5.10.2002

Sobre a extinção da RTP e o tão propalado Serviço Público de Televisão... O serviço público que o público não quer

Continuo a achar um piadão a todos os pensadores que, acabadinhos de acordar de um sono profundo de década e meia, aparecem agora aos saltos defendendo acérrimamente a urgência da instituição de um SPT - serviço público de televisão, e a consequente liquidação da RTP1 enquanto canal generalista, porque totalmente esvaziado de conteúdos e apenas competidor, em baixa, com as bambochatas da SIC e TVI.

Informo gratuitamente estas dezenas de Karl Poppers de bolso que o povo, na sua imensa e esmagadora maioria, e por todas as razões ideossincráticas e mais algumas, nunca perderá tempo a ver coisa que se revista de um mínimo de qualidade ou solicite a mais básica das ponderações.
Pelo menos nos próximos 100 anos, com tendência a piorar.

Mais informo que os programas que apelavam antigamente para o raciocínio ou interiorização de conceitos não-básicos foram sendo progressivamente banidos do mainstream, por se provar a sua continuada impenetração na audiência.
Mais: cedo se percebeu que uma programação que não roçasse o mais baixo que o ser humano é capaz se mostrava ruinosa para a sobrevivência das estações que ingénuamente tentaram promovê-la, na medida em que um programa não-estúpidificante provoca de imediato centenas de milhares e mesmo milhões de espectadores em desabrida para as concorrências que, súbita e desmesuradamente, se vêem engordar, independentemente das suas próprias programações do momento (desde que igualmente imbecis, é claro).

Este efeito de zap pernicioso atirou dezenas de pequenas estações regionais nos EUA para a mais negra falência e obrigou muitas outras grandes estações a "corrigirem-se" editorialmente a fim de, simplesmente, conseguirem sobreviver.

Mas também era só ler.
Está tudo estudado, publicado, defendido em milhares de teses por esse mundo fora.
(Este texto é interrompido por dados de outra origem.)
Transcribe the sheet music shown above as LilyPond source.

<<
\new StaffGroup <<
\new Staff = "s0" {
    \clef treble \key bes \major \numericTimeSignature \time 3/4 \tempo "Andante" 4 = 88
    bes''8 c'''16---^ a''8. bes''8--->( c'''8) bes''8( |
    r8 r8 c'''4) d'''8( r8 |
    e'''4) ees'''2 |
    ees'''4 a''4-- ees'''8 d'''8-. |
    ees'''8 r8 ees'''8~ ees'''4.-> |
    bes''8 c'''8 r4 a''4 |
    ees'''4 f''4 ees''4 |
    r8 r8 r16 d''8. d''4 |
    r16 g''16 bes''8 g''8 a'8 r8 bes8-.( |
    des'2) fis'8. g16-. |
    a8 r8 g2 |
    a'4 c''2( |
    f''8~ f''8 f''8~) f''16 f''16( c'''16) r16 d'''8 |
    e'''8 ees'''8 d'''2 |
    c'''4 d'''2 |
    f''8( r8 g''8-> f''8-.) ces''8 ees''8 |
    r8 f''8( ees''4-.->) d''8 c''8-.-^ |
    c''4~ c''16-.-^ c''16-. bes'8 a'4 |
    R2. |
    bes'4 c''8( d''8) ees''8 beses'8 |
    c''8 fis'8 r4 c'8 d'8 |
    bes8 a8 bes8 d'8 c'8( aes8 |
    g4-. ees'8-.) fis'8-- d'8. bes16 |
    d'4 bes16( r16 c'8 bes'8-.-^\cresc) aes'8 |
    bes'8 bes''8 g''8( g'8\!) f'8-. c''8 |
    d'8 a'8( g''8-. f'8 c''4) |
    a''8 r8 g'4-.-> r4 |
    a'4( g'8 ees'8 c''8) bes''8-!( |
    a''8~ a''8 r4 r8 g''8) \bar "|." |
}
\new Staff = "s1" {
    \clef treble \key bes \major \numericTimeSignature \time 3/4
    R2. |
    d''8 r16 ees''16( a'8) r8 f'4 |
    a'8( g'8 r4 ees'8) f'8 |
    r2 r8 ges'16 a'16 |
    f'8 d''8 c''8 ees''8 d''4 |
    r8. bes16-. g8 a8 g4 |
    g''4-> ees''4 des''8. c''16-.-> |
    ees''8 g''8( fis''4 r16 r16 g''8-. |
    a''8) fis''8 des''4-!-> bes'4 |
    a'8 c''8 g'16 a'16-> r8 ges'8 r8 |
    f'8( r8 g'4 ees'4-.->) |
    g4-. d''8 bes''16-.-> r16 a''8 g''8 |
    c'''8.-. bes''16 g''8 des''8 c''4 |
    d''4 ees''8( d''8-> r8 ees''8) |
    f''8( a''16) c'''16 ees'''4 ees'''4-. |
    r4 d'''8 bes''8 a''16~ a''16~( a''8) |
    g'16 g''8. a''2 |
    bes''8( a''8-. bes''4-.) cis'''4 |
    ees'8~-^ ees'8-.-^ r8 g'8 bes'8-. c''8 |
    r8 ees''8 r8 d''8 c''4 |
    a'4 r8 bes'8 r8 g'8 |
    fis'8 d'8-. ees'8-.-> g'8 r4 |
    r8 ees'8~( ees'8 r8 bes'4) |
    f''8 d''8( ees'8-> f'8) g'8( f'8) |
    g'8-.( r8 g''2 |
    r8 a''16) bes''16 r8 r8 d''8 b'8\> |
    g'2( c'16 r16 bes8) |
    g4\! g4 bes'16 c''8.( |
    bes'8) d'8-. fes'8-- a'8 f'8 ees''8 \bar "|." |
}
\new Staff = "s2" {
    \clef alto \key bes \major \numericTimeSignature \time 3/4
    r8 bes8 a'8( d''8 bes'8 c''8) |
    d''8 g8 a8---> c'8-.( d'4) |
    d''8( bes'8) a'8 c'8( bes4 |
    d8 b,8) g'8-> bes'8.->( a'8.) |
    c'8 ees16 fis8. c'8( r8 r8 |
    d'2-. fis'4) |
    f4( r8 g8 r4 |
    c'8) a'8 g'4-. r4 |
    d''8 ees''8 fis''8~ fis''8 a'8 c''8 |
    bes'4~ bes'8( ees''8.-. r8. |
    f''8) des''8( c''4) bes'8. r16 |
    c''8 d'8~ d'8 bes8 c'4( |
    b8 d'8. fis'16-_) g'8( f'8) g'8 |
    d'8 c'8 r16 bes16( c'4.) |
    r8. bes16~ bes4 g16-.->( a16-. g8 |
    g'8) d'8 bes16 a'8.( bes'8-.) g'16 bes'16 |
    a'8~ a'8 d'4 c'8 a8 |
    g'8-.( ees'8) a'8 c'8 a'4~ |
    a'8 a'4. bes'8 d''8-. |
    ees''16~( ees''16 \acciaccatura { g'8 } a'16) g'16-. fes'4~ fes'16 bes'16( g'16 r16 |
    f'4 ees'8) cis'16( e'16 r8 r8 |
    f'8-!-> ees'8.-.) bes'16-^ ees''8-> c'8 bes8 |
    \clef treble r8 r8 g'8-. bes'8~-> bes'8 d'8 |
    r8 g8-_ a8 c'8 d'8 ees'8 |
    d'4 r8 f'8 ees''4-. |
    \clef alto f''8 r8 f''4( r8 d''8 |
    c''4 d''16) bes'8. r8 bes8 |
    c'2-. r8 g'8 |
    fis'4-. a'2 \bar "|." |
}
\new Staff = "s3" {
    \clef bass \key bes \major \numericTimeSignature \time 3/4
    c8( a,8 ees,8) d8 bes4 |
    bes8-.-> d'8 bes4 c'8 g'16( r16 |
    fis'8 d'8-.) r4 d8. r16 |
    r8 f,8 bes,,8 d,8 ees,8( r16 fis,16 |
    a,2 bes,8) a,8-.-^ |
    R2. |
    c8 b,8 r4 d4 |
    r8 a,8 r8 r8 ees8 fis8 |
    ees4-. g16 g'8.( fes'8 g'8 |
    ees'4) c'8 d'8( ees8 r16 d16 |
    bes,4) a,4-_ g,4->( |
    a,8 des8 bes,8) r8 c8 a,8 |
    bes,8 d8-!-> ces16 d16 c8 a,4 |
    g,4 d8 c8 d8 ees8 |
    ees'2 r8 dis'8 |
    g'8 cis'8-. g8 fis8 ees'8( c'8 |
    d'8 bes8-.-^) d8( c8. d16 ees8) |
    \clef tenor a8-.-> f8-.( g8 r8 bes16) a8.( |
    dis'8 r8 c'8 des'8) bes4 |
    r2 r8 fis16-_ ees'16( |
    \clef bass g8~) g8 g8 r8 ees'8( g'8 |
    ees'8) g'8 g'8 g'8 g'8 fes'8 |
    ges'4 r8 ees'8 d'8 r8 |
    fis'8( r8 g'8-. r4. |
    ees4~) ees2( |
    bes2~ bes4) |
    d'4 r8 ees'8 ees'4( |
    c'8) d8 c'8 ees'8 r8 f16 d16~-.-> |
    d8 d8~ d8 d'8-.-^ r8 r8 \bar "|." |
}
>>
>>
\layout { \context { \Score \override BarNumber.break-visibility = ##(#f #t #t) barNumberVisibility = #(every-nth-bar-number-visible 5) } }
Não se inventa a pólvora aqui.
As outras televisões generalistas por todo o mundo desenvolvido são iguais ou piores que as nossas.

Em Portugal - o país em que se instituíu que a popularidade deve substituir a competência - devíamos continuar a ser criativos.
O que é recomendável e popular aqui é precisamente o inverso do defendido para a RTP: mais canais a darem o mesmo, para que o povo possa ter acesso a novelas e futebol ininterruptamente, enquanto o futebol e as novelas dos canais concorrentes estiverem em pausa para o publicitário intervalo.

"Os portugueses" (como lhes chama a TVI) aderem em massa a este formato, legitimando aquele que parece ser o verdadeiro serviço público reservado à televisão em Portugal: A transmissão de "reality shows" em sessões contínuas.

Mais generalismo implica, por outro lado, descida dos preços na publicidade aos pensos higiénicos e aos detergentes para a louça.
Todos ganhamos com isso.
Ficaremos a conhecer muitas mais marcas que lavam 1 milhão de caçarolas com meia gota, pensos que deixam respirar e fazer o pino, e iogurtes que possibilitam a levitação de todas as senhoras obesas que os carregarem, às caixas, nos hipermercados.

A guerra Quixotesca a favor da cultura do povo está perdida por definição, porque o povo simplesmente não quer ser chateado com cultura de nenhuma espécie.

Quer é circo. E isso tem. Portanto é feliz.

A Manuela Ferreira Leite pode continuar descansada.